── Input material

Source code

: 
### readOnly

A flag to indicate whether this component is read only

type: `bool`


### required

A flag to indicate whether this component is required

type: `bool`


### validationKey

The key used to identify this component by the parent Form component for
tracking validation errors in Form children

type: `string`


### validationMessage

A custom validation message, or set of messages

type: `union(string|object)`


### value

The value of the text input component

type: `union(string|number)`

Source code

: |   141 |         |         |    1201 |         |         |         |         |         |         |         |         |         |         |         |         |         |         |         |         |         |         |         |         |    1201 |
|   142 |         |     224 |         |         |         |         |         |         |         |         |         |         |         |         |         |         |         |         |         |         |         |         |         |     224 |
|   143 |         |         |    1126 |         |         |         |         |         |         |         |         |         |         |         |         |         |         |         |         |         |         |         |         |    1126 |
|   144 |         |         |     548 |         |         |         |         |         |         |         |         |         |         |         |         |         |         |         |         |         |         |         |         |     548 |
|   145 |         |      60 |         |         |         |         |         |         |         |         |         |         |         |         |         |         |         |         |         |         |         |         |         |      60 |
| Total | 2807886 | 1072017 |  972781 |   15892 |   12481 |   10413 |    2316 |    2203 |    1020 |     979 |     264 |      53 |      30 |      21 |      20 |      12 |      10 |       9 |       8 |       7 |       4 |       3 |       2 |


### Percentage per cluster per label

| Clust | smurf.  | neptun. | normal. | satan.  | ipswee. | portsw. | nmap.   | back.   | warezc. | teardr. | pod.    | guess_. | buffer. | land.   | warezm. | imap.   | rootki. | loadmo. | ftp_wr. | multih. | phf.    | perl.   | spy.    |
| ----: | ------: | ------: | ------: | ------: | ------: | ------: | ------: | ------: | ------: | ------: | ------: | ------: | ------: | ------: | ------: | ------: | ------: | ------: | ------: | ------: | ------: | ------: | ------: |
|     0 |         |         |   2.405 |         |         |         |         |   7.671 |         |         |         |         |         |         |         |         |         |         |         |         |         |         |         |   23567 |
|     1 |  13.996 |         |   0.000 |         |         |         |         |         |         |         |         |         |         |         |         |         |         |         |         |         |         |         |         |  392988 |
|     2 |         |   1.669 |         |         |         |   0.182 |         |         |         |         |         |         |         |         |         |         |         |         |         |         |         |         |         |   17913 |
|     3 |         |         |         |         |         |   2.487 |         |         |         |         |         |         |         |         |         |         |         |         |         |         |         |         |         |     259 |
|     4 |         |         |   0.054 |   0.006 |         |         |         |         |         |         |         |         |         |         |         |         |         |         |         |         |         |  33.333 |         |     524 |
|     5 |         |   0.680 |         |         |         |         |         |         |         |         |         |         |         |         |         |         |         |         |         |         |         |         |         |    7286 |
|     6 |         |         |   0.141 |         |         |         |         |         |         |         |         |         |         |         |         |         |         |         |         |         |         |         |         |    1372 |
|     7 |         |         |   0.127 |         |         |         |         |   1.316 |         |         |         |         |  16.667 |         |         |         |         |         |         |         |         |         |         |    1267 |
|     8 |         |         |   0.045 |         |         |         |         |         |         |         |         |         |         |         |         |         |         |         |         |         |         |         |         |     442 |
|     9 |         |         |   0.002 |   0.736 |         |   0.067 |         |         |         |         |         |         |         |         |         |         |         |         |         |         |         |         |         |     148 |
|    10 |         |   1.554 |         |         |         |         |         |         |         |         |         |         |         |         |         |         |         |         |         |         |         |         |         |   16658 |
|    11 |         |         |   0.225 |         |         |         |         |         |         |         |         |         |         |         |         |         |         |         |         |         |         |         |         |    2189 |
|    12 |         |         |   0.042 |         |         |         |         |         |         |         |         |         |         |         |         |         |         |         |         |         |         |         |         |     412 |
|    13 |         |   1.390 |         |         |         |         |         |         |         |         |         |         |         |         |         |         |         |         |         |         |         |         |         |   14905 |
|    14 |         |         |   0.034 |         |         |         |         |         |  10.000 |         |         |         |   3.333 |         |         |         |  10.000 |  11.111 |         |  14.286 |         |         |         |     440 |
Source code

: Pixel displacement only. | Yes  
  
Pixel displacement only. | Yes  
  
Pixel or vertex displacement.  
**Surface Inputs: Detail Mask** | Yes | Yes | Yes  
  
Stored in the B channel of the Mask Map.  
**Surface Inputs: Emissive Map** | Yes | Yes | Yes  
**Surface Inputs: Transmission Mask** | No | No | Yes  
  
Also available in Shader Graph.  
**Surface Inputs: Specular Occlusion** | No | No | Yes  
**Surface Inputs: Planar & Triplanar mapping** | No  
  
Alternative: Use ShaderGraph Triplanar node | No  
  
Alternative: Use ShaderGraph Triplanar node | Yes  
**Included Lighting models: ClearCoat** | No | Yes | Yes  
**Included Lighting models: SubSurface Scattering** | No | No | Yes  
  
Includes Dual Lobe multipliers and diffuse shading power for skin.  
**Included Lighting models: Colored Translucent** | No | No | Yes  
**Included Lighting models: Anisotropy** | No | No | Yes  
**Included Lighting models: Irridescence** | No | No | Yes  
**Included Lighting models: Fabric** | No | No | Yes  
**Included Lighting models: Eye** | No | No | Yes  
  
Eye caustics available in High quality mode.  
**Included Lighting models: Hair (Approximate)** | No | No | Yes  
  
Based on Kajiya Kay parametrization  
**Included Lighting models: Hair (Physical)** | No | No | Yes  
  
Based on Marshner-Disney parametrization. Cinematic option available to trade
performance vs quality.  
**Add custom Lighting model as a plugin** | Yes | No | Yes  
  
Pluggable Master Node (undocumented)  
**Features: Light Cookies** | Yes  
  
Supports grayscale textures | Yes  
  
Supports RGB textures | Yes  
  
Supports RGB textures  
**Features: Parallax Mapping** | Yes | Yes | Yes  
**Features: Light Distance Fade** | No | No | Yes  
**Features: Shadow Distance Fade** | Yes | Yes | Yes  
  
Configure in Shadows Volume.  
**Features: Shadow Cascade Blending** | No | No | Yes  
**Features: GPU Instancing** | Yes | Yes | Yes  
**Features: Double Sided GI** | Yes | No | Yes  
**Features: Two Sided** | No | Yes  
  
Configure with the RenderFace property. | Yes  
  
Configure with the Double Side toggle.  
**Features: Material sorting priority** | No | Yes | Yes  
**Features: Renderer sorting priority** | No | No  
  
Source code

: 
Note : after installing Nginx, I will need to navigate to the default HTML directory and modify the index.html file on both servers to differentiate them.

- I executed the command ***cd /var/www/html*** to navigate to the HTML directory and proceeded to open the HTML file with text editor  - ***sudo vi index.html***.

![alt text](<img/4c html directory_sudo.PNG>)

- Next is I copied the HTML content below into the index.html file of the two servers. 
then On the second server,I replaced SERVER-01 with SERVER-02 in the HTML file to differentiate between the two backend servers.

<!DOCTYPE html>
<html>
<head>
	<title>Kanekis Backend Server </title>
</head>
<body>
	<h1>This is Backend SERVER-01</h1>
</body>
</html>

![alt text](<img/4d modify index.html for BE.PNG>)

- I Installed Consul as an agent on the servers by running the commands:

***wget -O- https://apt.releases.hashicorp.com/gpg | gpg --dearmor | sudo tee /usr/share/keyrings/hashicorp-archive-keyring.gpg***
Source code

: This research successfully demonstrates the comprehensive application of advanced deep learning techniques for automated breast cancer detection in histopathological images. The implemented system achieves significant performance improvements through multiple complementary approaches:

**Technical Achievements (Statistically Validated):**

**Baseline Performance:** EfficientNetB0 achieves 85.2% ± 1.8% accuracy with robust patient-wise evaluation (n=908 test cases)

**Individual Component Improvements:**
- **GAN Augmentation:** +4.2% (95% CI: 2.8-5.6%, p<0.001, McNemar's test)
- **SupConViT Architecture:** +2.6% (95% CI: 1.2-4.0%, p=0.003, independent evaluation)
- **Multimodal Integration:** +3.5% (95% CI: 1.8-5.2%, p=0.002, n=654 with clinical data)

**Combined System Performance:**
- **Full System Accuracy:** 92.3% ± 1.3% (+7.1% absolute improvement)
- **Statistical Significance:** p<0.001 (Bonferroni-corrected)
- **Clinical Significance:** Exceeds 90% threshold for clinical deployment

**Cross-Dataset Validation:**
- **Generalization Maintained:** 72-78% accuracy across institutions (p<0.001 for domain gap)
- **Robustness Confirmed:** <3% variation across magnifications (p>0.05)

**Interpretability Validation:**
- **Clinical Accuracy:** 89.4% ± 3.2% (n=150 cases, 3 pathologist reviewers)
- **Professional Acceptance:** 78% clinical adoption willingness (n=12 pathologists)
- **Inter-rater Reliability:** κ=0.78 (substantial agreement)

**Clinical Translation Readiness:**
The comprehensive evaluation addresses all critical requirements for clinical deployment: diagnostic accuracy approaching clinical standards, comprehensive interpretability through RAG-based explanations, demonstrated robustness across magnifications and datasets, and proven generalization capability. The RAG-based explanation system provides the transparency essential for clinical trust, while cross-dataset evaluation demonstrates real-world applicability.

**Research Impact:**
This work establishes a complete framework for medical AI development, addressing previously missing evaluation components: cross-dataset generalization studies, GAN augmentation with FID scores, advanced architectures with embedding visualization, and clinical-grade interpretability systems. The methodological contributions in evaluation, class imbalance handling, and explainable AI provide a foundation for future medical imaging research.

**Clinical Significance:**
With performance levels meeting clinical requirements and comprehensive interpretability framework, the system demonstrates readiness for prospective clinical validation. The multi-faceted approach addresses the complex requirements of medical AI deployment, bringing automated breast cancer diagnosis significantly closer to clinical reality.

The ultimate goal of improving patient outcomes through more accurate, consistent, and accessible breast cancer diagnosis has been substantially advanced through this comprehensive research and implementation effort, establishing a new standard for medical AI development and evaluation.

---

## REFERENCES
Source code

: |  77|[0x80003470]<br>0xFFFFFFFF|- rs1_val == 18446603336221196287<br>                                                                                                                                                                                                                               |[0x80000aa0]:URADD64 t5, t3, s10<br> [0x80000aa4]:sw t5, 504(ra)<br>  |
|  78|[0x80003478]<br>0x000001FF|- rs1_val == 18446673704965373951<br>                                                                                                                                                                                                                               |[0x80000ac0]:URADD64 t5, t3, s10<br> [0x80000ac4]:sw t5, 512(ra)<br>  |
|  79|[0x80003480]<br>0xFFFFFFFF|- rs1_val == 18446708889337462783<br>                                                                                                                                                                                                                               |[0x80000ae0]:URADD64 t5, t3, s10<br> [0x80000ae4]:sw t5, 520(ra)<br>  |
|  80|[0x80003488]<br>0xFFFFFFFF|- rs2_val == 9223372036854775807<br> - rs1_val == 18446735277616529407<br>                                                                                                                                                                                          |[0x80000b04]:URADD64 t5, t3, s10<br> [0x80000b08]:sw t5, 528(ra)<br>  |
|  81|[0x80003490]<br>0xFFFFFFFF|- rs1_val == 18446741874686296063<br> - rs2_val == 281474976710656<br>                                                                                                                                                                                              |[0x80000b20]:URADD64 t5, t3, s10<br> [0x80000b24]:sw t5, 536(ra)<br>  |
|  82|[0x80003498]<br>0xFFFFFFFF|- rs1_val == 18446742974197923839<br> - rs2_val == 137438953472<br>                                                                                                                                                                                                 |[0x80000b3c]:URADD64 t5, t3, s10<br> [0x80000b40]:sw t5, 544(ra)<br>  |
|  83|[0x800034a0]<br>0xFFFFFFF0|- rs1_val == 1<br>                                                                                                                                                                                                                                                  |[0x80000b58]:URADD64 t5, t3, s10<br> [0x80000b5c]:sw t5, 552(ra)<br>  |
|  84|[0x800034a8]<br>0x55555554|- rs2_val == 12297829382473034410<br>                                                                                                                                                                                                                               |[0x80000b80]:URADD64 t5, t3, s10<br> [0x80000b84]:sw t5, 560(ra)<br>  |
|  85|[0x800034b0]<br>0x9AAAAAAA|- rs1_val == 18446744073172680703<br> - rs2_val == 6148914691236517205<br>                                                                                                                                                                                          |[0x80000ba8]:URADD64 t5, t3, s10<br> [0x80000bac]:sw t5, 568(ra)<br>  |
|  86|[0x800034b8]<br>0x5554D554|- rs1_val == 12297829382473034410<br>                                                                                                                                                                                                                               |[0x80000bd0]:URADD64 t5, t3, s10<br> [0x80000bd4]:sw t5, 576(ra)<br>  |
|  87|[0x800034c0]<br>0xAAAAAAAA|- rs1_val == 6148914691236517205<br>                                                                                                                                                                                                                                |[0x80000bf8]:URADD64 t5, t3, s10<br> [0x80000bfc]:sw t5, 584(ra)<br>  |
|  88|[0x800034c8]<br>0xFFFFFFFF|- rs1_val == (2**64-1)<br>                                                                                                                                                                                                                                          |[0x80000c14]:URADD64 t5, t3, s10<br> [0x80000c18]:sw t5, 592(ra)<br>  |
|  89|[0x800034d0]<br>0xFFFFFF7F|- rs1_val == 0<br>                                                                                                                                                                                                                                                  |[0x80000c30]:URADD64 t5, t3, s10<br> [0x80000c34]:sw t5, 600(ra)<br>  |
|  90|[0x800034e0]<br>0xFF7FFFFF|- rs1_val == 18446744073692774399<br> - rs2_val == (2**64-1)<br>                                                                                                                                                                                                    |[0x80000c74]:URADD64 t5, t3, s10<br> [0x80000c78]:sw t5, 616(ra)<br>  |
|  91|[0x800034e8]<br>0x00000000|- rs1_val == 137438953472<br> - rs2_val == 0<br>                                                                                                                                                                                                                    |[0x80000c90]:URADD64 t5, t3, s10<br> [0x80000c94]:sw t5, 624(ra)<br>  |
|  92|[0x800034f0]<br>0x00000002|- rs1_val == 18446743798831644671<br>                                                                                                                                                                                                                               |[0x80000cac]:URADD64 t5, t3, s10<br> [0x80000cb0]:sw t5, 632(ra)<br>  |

────

(Exercise instructions):
When a line in the records above holds "file", that line is to be reported.

(Reply to the task):
Note : after installing Nginx, I will need to navigate to the default HTML directory and modify the index.html file on both servers to differentiate them.
- I executed the command ***cd /var/www/html*** to navigate to the HTML directory and proceeded to open the HTML file with text editor  - ***sudo vi index.html***.
- Next is I copied the HTML content below into the index.html file of the two servers. 
then On the second server,I replaced SERVER-01 with SERVER-02 in the HTML file to differentiate between the two backend servers.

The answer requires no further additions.